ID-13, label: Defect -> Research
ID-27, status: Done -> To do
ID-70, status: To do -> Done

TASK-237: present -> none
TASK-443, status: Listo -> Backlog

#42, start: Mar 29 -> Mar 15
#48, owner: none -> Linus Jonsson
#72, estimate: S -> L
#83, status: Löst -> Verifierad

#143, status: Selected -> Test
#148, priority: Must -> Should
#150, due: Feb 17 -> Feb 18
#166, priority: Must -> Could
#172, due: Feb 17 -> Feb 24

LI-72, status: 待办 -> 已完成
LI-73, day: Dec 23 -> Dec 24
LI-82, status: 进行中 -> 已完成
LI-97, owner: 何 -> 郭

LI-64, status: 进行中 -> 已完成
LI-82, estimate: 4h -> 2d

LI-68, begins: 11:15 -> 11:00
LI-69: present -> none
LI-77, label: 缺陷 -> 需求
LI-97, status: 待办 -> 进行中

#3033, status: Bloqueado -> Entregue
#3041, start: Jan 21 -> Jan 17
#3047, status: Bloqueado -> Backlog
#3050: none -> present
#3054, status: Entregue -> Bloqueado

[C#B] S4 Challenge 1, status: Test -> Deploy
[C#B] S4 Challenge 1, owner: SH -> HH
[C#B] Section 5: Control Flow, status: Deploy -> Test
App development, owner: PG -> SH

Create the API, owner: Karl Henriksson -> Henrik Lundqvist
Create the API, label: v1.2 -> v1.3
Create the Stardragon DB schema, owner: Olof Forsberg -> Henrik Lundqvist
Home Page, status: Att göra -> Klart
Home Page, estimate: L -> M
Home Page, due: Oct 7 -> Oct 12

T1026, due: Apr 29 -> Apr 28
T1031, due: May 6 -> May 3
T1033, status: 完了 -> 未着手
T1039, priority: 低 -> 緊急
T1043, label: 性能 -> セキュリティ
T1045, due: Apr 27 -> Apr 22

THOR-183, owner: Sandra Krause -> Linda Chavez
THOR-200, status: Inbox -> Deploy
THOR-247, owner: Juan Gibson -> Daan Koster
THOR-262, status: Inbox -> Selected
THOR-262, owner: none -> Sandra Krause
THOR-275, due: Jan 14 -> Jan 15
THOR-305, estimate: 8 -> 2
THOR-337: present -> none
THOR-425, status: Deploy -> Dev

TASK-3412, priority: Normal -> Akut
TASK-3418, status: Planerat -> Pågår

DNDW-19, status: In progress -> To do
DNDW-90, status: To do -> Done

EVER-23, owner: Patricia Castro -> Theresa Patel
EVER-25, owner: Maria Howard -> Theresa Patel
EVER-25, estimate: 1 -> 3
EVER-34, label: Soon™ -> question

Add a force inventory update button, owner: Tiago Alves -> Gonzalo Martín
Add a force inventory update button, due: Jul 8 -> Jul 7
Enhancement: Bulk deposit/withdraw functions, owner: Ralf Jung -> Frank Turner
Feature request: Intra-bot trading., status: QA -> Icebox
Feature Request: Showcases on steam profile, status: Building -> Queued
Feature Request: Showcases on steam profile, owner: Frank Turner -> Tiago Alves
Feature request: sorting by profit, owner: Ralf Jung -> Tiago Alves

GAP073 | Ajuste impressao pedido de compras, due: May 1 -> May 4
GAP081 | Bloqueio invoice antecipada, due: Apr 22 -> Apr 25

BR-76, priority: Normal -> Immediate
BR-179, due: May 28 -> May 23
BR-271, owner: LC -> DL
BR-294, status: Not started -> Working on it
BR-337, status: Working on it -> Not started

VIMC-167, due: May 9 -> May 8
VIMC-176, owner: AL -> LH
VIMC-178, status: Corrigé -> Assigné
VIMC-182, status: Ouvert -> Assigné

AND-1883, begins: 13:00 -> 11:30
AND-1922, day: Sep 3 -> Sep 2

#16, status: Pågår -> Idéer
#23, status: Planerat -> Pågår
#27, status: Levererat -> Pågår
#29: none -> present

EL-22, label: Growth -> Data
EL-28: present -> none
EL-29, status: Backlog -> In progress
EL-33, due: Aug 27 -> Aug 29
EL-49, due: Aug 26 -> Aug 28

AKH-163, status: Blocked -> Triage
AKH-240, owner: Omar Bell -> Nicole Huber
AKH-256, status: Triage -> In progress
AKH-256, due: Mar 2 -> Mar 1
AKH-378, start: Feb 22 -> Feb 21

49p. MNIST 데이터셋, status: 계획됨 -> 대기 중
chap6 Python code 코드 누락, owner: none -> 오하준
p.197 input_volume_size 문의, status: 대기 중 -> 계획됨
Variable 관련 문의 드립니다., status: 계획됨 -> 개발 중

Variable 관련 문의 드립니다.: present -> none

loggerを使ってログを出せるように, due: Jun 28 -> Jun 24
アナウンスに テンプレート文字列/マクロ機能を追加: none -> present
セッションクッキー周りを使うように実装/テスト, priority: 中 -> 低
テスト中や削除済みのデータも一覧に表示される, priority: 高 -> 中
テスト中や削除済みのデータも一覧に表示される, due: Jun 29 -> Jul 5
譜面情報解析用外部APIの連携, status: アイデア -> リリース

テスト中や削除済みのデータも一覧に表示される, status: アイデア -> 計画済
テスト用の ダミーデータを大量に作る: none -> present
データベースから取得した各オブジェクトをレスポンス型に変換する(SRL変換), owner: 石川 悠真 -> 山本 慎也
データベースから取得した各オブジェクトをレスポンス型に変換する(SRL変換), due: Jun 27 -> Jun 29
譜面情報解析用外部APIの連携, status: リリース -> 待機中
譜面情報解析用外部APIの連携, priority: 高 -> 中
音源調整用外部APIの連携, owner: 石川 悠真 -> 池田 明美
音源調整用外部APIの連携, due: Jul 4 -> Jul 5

----

* [WORK TO COMPLETE]:
Please make an exact copy of the lines above from the line with "Enhancement: Bulk deposit/withdraw" through the line with "Feature request: sorting", both ends included.

* [SOLUTION TO THIS PROBLEM]:
Enhancement: Bulk deposit/withdraw functions, owner: Ralf Jung -> Frank Turner
Feature request: Intra-bot trading., status: QA -> Icebox
Feature Request: Showcases on steam profile, status: Building -> Queued
Feature Request: Showcases on steam profile, owner: Frank Turner -> Tiago Alves
Feature request: sorting by profit, owner: Ralf Jung -> Tiago Alves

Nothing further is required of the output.